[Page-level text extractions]
Content starts
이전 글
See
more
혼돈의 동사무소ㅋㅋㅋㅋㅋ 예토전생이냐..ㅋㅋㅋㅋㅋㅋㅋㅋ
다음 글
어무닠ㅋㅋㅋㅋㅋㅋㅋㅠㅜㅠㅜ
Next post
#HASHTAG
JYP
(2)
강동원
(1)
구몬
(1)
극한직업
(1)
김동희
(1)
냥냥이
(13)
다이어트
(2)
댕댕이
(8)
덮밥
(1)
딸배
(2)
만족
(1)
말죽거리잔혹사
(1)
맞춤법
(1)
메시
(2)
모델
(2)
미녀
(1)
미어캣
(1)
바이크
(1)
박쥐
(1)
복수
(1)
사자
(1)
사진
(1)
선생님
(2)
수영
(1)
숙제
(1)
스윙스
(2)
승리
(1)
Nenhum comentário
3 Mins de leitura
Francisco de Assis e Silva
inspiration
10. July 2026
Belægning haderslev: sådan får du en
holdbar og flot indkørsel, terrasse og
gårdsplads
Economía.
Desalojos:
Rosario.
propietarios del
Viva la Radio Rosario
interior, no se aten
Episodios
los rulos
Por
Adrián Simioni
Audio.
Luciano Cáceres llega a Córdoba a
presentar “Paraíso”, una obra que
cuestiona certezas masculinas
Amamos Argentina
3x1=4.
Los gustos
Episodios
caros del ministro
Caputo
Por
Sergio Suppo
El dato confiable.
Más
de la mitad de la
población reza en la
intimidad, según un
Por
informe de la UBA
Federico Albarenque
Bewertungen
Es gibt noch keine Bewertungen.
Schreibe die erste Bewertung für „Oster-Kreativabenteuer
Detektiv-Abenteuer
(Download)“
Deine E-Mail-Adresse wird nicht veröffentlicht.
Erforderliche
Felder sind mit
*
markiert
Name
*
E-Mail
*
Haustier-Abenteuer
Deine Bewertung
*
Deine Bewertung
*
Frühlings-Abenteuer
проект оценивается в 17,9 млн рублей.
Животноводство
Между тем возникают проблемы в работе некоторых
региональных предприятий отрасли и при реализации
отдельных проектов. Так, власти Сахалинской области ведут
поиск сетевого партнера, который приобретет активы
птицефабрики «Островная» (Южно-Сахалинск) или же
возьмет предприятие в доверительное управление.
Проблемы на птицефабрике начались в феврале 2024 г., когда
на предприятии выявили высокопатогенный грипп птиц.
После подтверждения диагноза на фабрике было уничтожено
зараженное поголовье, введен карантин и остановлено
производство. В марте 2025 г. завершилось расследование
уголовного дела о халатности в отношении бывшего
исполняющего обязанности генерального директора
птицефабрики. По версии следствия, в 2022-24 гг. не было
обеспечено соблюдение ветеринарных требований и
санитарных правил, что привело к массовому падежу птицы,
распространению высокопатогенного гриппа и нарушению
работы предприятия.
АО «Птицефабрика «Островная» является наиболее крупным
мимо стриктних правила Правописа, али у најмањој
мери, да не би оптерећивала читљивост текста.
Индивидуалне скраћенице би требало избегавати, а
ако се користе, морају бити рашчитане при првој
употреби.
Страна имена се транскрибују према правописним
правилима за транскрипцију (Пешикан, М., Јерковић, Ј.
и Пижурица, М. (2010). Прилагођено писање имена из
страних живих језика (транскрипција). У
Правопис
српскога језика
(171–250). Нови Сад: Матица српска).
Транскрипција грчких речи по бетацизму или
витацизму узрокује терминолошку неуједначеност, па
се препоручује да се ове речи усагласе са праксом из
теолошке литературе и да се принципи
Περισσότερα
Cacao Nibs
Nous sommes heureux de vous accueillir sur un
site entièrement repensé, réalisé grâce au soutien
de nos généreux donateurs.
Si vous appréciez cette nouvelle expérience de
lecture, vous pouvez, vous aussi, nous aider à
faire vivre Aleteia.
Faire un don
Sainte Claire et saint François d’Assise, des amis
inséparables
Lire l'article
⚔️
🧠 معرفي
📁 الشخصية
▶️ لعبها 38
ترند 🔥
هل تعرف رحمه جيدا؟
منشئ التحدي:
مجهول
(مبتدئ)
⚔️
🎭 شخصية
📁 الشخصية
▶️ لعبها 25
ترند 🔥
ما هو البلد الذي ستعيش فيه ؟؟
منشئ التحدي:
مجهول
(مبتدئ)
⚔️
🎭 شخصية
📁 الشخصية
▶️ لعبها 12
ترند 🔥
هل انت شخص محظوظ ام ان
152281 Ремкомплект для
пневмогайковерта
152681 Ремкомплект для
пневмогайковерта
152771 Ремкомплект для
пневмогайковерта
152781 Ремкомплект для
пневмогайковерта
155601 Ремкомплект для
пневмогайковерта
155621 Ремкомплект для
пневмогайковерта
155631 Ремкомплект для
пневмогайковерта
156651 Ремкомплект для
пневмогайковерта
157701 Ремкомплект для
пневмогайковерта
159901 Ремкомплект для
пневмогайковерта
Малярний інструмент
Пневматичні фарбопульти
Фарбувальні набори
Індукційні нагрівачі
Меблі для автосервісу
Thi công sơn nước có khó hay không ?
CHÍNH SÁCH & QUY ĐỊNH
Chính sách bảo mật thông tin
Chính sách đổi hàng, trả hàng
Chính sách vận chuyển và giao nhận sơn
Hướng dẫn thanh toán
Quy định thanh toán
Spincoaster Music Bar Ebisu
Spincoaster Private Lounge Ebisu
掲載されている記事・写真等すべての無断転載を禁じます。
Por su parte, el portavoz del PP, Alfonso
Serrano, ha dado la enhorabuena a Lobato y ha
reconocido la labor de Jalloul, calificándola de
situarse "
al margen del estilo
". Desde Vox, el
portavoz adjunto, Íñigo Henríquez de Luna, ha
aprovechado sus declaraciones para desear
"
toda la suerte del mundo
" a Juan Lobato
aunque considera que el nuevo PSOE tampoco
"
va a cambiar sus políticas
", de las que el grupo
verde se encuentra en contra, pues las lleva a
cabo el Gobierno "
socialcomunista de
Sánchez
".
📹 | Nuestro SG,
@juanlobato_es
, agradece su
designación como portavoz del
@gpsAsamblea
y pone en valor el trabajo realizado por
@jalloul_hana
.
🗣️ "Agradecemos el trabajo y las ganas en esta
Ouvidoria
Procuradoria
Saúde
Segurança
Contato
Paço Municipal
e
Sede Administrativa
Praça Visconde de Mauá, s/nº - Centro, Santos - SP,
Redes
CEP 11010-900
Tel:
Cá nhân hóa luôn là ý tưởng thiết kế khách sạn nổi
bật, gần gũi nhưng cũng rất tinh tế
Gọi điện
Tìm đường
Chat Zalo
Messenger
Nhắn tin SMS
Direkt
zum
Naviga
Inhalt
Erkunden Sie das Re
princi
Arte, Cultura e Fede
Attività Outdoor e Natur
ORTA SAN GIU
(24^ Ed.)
Content ends
EXERCISE INSTRUCTIONS. The data above should be copied exactly, with no line omitted.

RESPONSE.
이전 글
See
more
혼돈의 동사무소ㅋㅋㅋㅋㅋ 예토전생이냐..ㅋㅋㅋㅋㅋㅋㅋㅋ
다음 글
어무닠ㅋㅋㅋㅋㅋㅋㅋㅠㅜㅠㅜ
Next post
#HASHTAG
JYP
(2)
강동원
(1)
구몬
(1)
극한직업
(1)
김동희
(1)
냥냥이
(13)
다이어트
(2)
댕댕이
(8)
덮밥
(1)
딸배
(2)
만족
(1)
말죽거리잔혹사
(1)
맞춤법
(1)
메시
(2)
모델
(2)
미녀
(1)
미어캣
(1)
바이크
(1)
박쥐
(1)
복수
(1)
사자
(1)
사진
(1)
선생님
(2)
수영
(1)
숙제
(1)
스윙스
(2)
승리
(1)
Nenhum comentário
3 Mins de leitura
Francisco de Assis e Silva
inspiration
10. July 2026
Belægning haderslev: sådan får du en
holdbar og flot indkørsel, terrasse og
gårdsplads
Economía.
Desalojos:
Rosario.
propietarios del
Viva la Radio Rosario
interior, no se aten
Episodios
los rulos
Por
Adrián Simioni
Audio.
Luciano Cáceres llega a Córdoba a
presentar “Paraíso”, una obra que
cuestiona certezas masculinas
Amamos Argentina
3x1=4.
Los gustos
Episodios
caros del ministro
Caputo
Por
Sergio Suppo
El dato confiable.
Más
de la mitad de la
población reza en la
intimidad, según un
Por
informe de la UBA
Federico Albarenque
Bewertungen
Es gibt noch keine Bewertungen.
Schreibe die erste Bewertung für „Oster-Kreativabenteuer
Detektiv-Abenteuer
(Download)“
Deine E-Mail-Adresse wird nicht veröffentlicht.
Erforderliche
Felder sind mit
*
markiert
Name
*
E-Mail
*
Haustier-Abenteuer
Deine Bewertung
*
Deine Bewertung
*
Frühlings-Abenteuer
проект оценивается в 17,9 млн рублей.
Животноводство
Между тем возникают проблемы в работе некоторых
региональных предприятий отрасли и при реализации
отдельных проектов. Так, власти Сахалинской области ведут
поиск сетевого партнера, который приобретет активы
птицефабрики «Островная» (Южно-Сахалинск) или же
возьмет предприятие в доверительное управление.
Проблемы на птицефабрике начались в феврале 2024 г., когда
на предприятии выявили высокопатогенный грипп птиц.
После подтверждения диагноза на фабрике было уничтожено
зараженное поголовье, введен карантин и остановлено
производство. В марте 2025 г. завершилось расследование
уголовного дела о халатности в отношении бывшего
исполняющего обязанности генерального директора
птицефабрики. По версии следствия, в 2022-24 гг. не было
обеспечено соблюдение ветеринарных требований и
санитарных правил, что привело к массовому падежу птицы,
распространению высокопатогенного гриппа и нарушению
работы предприятия.
АО «Птицефабрика «Островная» является наиболее крупным
мимо стриктних правила Правописа, али у најмањој
мери, да не би оптерећивала читљивост текста.
Индивидуалне скраћенице би требало избегавати, а
ако се користе, морају бити рашчитане при првој
употреби.
Страна имена се транскрибују према правописним
правилима за транскрипцију (Пешикан, М., Јерковић, Ј.
и Пижурица, М. (2010). Прилагођено писање имена из
страних живих језика (транскрипција). У
Правопис
српскога језика
(171–250). Нови Сад: Матица српска).
Транскрипција грчких речи по бетацизму или
витацизму узрокује терминолошку неуједначеност, па
се препоручује да се ове речи усагласе са праксом из
теолошке литературе и да се принципи
Περισσότερα
Cacao Nibs
Nous sommes heureux de vous accueillir sur un
site entièrement repensé, réalisé grâce au soutien
de nos généreux donateurs.
Si vous appréciez cette nouvelle expérience de
lecture, vous pouvez, vous aussi, nous aider à
faire vivre Aleteia.
Faire un don
Sainte Claire et saint François d’Assise, des amis
inséparables
Lire l'article
⚔️
🧠 معرفي
📁 الشخصية
▶️ لعبها 38
ترند 🔥
هل تعرف رحمه جيدا؟
منشئ التحدي:
مجهول
(مبتدئ)
⚔️
🎭 شخصية
📁 الشخصية
▶️ لعبها 25
ترند 🔥
ما هو البلد الذي ستعيش فيه ؟؟
منشئ التحدي:
مجهول
(مبتدئ)
⚔️
🎭 شخصية
📁 الشخصية
▶️ لعبها 12
ترند 🔥
هل انت شخص محظوظ ام ان
152281 Ремкомплект для
пневмогайковерта
152681 Ремкомплект для
пневмогайковерта
152771 Ремкомплект для
пневмогайковерта
152781 Ремкомплект для
пневмогайковерта
155601 Ремкомплект для
пневмогайковерта
155621 Ремкомплект для
пневмогайковерта
155631 Ремкомплект для
пневмогайковерта
156651 Ремкомплект для
пневмогайковерта
157701 Ремкомплект для
пневмогайковерта
159901 Ремкомплект для
пневмогайковерта
Малярний інструмент
Пневматичні фарбопульти
Фарбувальні набори
Індукційні нагрівачі
Меблі для автосервісу
Thi công sơn nước có khó hay không ?
CHÍNH SÁCH & QUY ĐỊNH
Chính sách bảo mật thông tin
Chính sách đổi hàng, trả hàng
Chính sách vận chuyển và giao nhận sơn
Hướng dẫn thanh toán
Quy định thanh toán
Spincoaster Music Bar Ebisu
Spincoaster Private Lounge Ebisu
掲載されている記事・写真等すべての無断転載を禁じます。
Por su parte, el portavoz del PP, Alfonso
Serrano, ha dado la enhorabuena a Lobato y ha
reconocido la labor de Jalloul, calificándola de
situarse "
al margen del estilo
". Desde Vox, el
portavoz adjunto, Íñigo Henríquez de Luna, ha
aprovechado sus declaraciones para desear
"
toda la suerte del mundo
" a Juan Lobato
aunque considera que el nuevo PSOE tampoco
"
va a cambiar sus políticas
", de las que el grupo
verde se encuentra en contra, pues las lleva a
cabo el Gobierno "
socialcomunista de
Sánchez
".
📹 | Nuestro SG,
@juanlobato_es
, agradece su
designación como portavoz del
@gpsAsamblea
y pone en valor el trabajo realizado por
@jalloul_hana
.
🗣️ "Agradecemos el trabajo y las ganas en esta
Ouvidoria
Procuradoria
Saúde
Segurança
Contato
Paço Municipal
e
Sede Administrativa
Praça Visconde de Mauá, s/nº - Centro, Santos - SP,
Redes
CEP 11010-900
Tel:
Cá nhân hóa luôn là ý tưởng thiết kế khách sạn nổi
bật, gần gũi nhưng cũng rất tinh tế
Gọi điện
Tìm đường
Chat Zalo
Messenger
Nhắn tin SMS
Direkt
zum
Naviga
Inhalt
Erkunden Sie das Re
princi
Arte, Cultura e Fede
Attività Outdoor e Natur
ORTA SAN GIU
(24^ Ed.)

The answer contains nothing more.